| REQUEST |
The entries that follow must be given again exactly, with no pictures kept.

Collected data
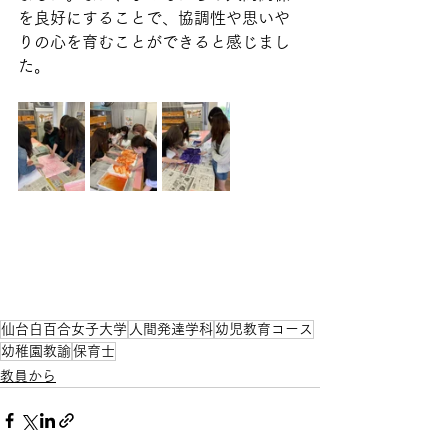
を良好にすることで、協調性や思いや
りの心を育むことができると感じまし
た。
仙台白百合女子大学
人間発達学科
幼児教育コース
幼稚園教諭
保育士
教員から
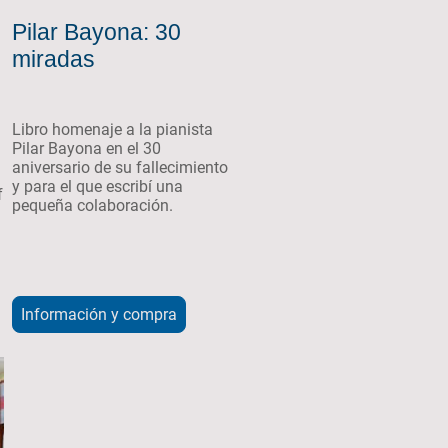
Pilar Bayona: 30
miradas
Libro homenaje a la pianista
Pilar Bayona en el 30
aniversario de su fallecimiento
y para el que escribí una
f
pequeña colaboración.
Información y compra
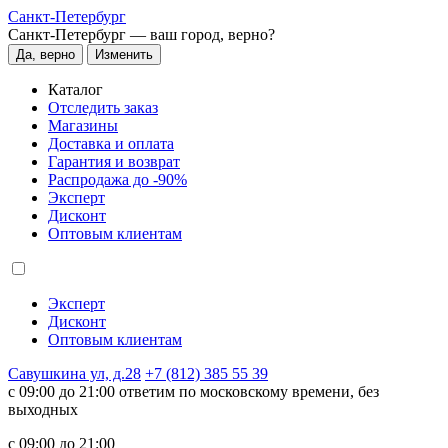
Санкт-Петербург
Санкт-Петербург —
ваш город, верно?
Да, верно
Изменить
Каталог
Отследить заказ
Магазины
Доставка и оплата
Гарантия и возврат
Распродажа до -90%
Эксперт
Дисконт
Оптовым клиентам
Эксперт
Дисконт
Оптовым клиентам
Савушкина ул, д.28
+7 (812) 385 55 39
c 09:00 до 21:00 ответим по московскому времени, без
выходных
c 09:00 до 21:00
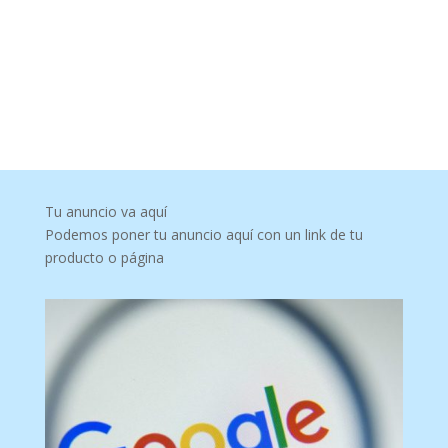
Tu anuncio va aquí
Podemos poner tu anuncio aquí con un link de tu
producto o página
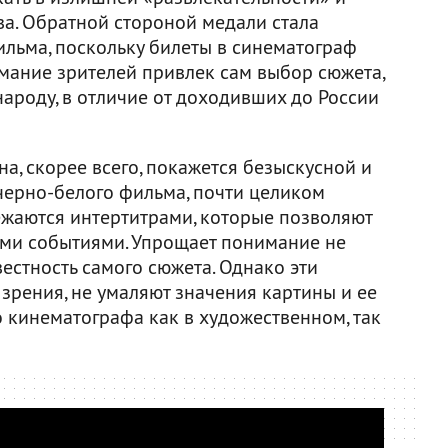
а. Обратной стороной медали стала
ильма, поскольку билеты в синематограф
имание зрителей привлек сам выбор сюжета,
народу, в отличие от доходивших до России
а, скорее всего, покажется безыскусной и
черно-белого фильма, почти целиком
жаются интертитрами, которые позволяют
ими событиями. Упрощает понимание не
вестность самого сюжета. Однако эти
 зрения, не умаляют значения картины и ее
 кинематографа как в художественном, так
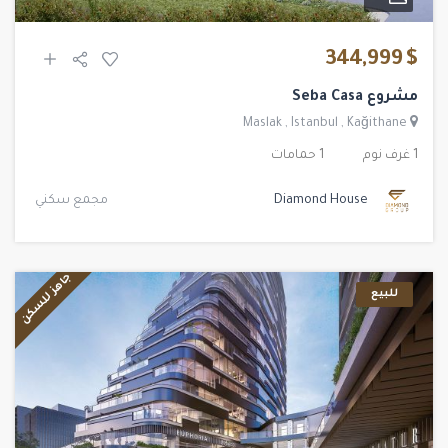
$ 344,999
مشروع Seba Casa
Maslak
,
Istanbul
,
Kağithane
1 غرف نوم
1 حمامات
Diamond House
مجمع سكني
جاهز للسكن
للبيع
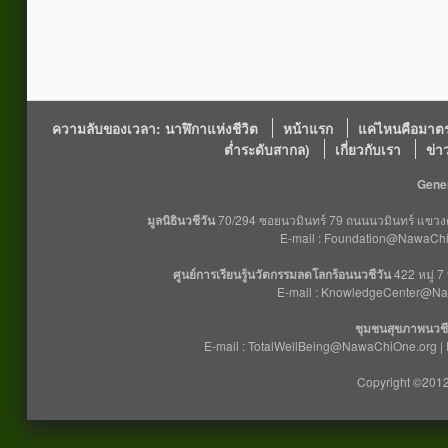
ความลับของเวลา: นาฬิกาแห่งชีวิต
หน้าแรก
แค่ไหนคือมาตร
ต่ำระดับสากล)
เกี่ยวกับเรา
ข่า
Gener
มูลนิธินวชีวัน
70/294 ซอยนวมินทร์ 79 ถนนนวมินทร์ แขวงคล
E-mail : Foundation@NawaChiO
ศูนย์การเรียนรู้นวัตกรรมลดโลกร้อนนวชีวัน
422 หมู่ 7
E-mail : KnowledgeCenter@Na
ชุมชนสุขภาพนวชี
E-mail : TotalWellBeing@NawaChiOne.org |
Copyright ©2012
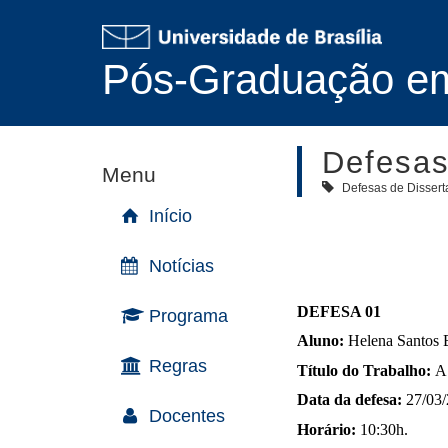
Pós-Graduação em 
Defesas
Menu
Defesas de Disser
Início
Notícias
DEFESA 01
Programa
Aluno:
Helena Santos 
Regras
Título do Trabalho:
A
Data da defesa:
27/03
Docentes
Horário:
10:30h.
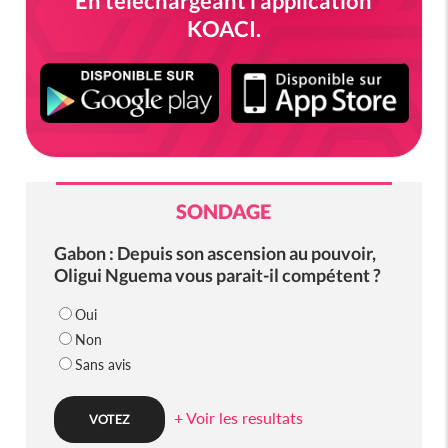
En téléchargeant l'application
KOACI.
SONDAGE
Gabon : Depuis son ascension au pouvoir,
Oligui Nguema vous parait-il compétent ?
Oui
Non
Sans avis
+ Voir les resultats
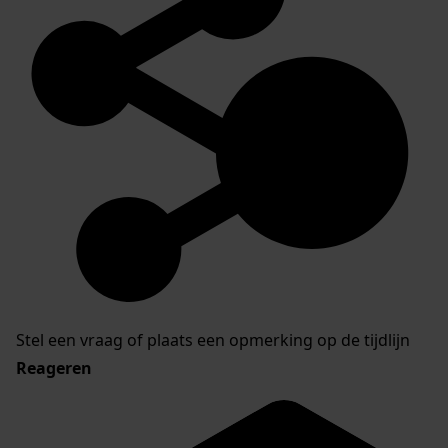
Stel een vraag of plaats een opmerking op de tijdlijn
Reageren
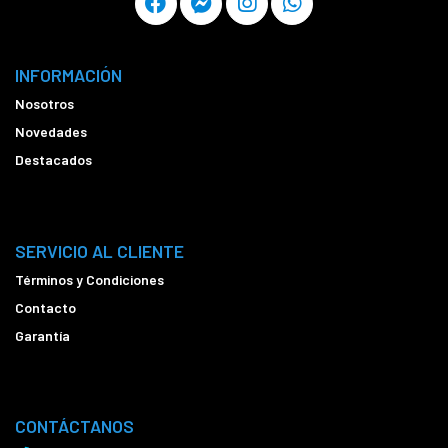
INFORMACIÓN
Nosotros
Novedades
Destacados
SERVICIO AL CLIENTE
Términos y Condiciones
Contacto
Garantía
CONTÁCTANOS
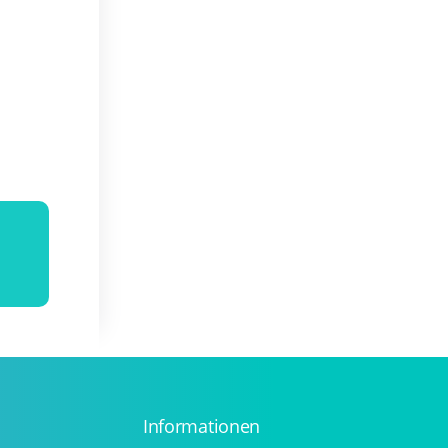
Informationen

| RESPONSE |
を良好にすることで、協調性や思いや
りの心を育むことができると感じまし
た。
仙台白百合女子大学
人間発達学科
幼児教育コース
幼稚園教諭
保育士
教員から
Pilar Bayona: 30
miradas
Libro homenaje a la pianista
Pilar Bayona en el 30
aniversario de su fallecimiento
y para el que escribí una
f
pequeña colaboración.
Información y compra
Санкт-Петербург
Санкт-Петербург —
ваш город, верно?
Да, верно
Изменить
Каталог
Отследить заказ
Магазины
Доставка и оплата
Гарантия и возврат
Распродажа до -90%
Эксперт
Дисконт
Оптовым клиентам
Эксперт
Дисконт
Оптовым клиентам
Савушкина ул, д.28
+7 (812) 385 55 39
c 09:00 до 21:00 ответим по московскому времени, без
выходных
c 09:00 до 21:00
Tu anuncio va aquí
Podemos poner tu anuncio aquí con un link de tu
producto o página
а. Обратной стороной медали стала
ильма, поскольку билеты в синематограф
имание зрителей привлек сам выбор сюжета,
народу, в отличие от доходивших до России
а, скорее всего, покажется безыскусной и
черно-белого фильма, почти целиком
жаются интертитрами, которые позволяют
ими событиями. Упрощает понимание не
вестность самого сюжета. Однако эти
 зрения, не умаляют значения картины и ее
 кинематографа как в художественном, так
$ 344,999
مشروع Seba Casa
Maslak
,
Istanbul
,
Kağithane
1 غرف نوم
1 حمامات
Diamond House
مجمع سكني
جاهز للسكن
للبيع
ความลับของเวลา: นาฬิกาแห่งชีวิต
หน้าแรก
แค่ไหนคือมาตร
ต่ำระดับสากล)
เกี่ยวกับเรา
ข่า
Gener
มูลนิธินวชีวัน
70/294 ซอยนวมินทร์ 79 ถนนนวมินทร์ แขวงคล
E-mail : Foundation@NawaChiO
ศูนย์การเรียนรู้นวัตกรรมลดโลกร้อนนวชีวัน
422 หมู่ 7
E-mail : KnowledgeCenter@Na
ชุมชนสุขภาพนวชี
E-mail : TotalWellBeing@NawaChiOne.org |
Copyright ©2012
Pós-Graduação em 
Defesas
Menu
Defesas de Disser
Início
Notícias
DEFESA 01
Programa
Aluno:
Helena Santos 
Regras
Título do Trabalho:
A
Data da defesa:
27/03
Docentes
Horário:
10:30h.
En téléchargeant l'application
KOACI.
SONDAGE
Gabon : Depuis son ascension au pouvoir,
Oligui Nguema vous parait-il compétent ?
Oui
Non
Sans avis
+ Voir les resultats
Stel een vraag of plaats een opmerking op de tijdlijn
Reageren
INFORMACIÓN
Nosotros
Novedades
Destacados
SERVICIO AL CLIENTE
Términos y Condiciones
Contacto
Garantía
CONTÁCTANOS
Informationen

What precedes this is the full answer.